Today, locals praise their ancestors for stubbornly refusing to marry outsiders, thus preserving – they insist – traces of Mongolian language and dress for more than seven centuries. Declaring himself a descendant of Genghis Khan, a village elder admits that he married a woman from China’s Han majority, “so my daughter is only half-Mongol.” However, for the old man, a long-time party member, his daughter is totally Mongolian because she “has inherited the spirit of the Mongolian nation.”

The story of Xingmeng was rediscovered in the 1950s, an era of Sino-Soviet friendship, by party officials and ethnographers, as well as envoys from the Soviet-controlled Mongolian People’s Republic. However, when Mao Zedong plunged China into paranoid isolation, ethnic minorities with ancient traditions and ties to foreign lands became targets of attack. After China broke with the Soviet Union and was plunged into the frenzy of the Cultural Revolution, terrible violence reached Inner Mongolia. Tens of thousands of ethnic Mongols were killed, accused of treason and feudal thinking. Far to the south in Yunnan, minorities were targeted in a “Political Defense of the Borders” campaign targeting border counties. Xingmeng avoided the worst of the violence, older locals say, although a temple and ancestral clan halls were damaged. Some temples survived because they had been converted into schools.

After Mao’s death in 1976, Xingmeng experienced something of a golden age, as history was harnessed for economic development. Teachers from Inner Mongolia came to teach language classes at the primary school. Cement replicas of nomadic tents, horse sculptures and other Mongolian touches appeared. In 1985, a damaged temple, the “Temple of the Three Saints,” was restored, housing statues of Genghis and Kublai, as well as Mongke (Kublai’s brother). A Mongolian folk festival, called naadam. It began with ceremonies honoring royal ancestors.

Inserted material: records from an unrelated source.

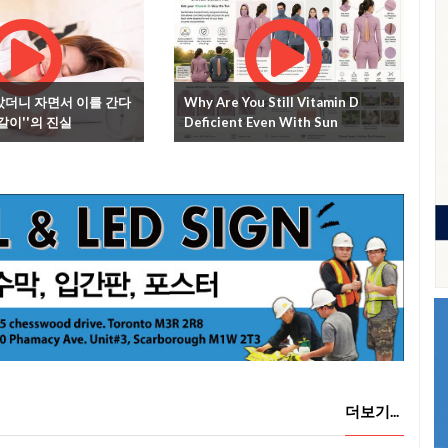
았더니 자면서 이를 간다
Why Are You Still Vitamin D
이갈이''의 진실
Deficient Even With Sun
Exposure?
더보기...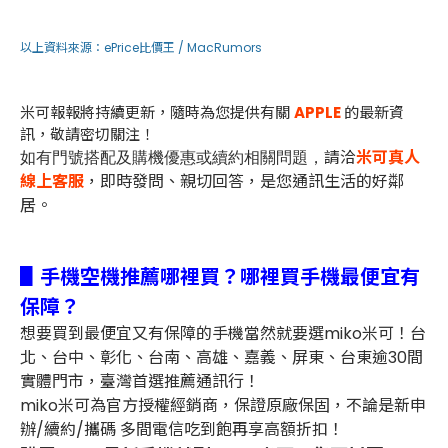
以上資料來源：
ePrice比價王 /
MacRumors
米可報報將持續更新，隨時為您提供有關
A
PPLE
的最新資
訊，敬請密切關注！
請洽
米可真人
如有門號搭配及購機優惠或續約相關問題，
線上客服
，即時發問、親切回答，是您通訊生活的好鄰
居。
▋手機空機推薦哪裡買？哪裡買手機最便宜有
保障？
想要買到最便宜又有保障的手機當然就要選miko米可！台
北、台中、彰化、台南、高雄、嘉義、屏東、台東逾30間
實體門市，臺灣首選推薦通訊行！
miko米可為官方授權經銷商，保證原廠保固，不論是新申
辦/續約/攜碼 多間電信吃到飽再享高額折扣！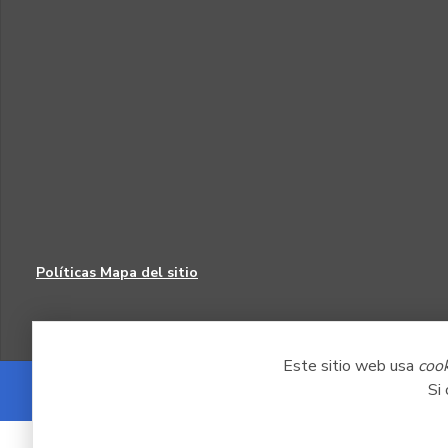
Políticas
Mapa del sitio
Este sitio web usa
coo
Si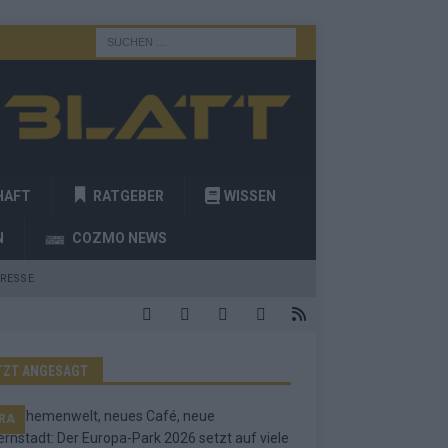
HAFT
RATGEBER
WISSEN
N
COZMO NEWS
RESSE
TZT ANGESAGT
RA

Not this year. In Xingmeng, on December 15, Genghis Khan was not allowed to be worshiped in the last edition of the Naadam (although early in the morning some locals discreetly sneaked into the temple to light incense before the impassive statues of the Khans). At the opening ceremony, a parade featured cloth and bamboo models of fishing boats, shrimp, clams, dragons and a large dancing white elephant. Missing was a cloth and bamboo model of Genghis Khan on horseback, which appeared in the last Naadam in 2017.

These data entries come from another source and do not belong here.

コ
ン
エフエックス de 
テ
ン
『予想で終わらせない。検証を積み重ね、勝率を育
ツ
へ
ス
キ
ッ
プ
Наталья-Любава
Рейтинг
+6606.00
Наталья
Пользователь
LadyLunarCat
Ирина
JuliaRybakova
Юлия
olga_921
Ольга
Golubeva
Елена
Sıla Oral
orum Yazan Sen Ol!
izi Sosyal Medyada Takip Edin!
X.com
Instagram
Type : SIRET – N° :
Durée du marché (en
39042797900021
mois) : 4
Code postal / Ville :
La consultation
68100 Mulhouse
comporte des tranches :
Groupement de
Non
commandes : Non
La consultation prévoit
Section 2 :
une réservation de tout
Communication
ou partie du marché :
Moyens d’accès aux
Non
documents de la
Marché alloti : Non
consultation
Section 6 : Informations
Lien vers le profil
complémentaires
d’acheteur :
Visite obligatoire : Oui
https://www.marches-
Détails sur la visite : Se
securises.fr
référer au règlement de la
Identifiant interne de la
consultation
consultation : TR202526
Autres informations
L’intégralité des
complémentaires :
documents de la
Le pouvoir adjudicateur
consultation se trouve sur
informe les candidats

A few years ago, Xingmeng schools stopped offering Mongolian classes. The state has also reduced the number of bonus points awarded to ethnic Mongolian students taking university entrance exams. At the Naadam opening ceremony, local leaders praised Xi Jinping Thought and the ethnic unity of the Chinese nation. In the cobblestone streets of Xingmeng, the columnist heard nostalgia and fatalism for the new Naadam, rather than revolt. Asked about the changes, an elder said: “All nationalities must unite, and all Chinese must listen to what the party says. Isn’t that how political issues work in China?”

It takes a ruthless regime to hear such words and still see the need for tighter controls. China has such a regime.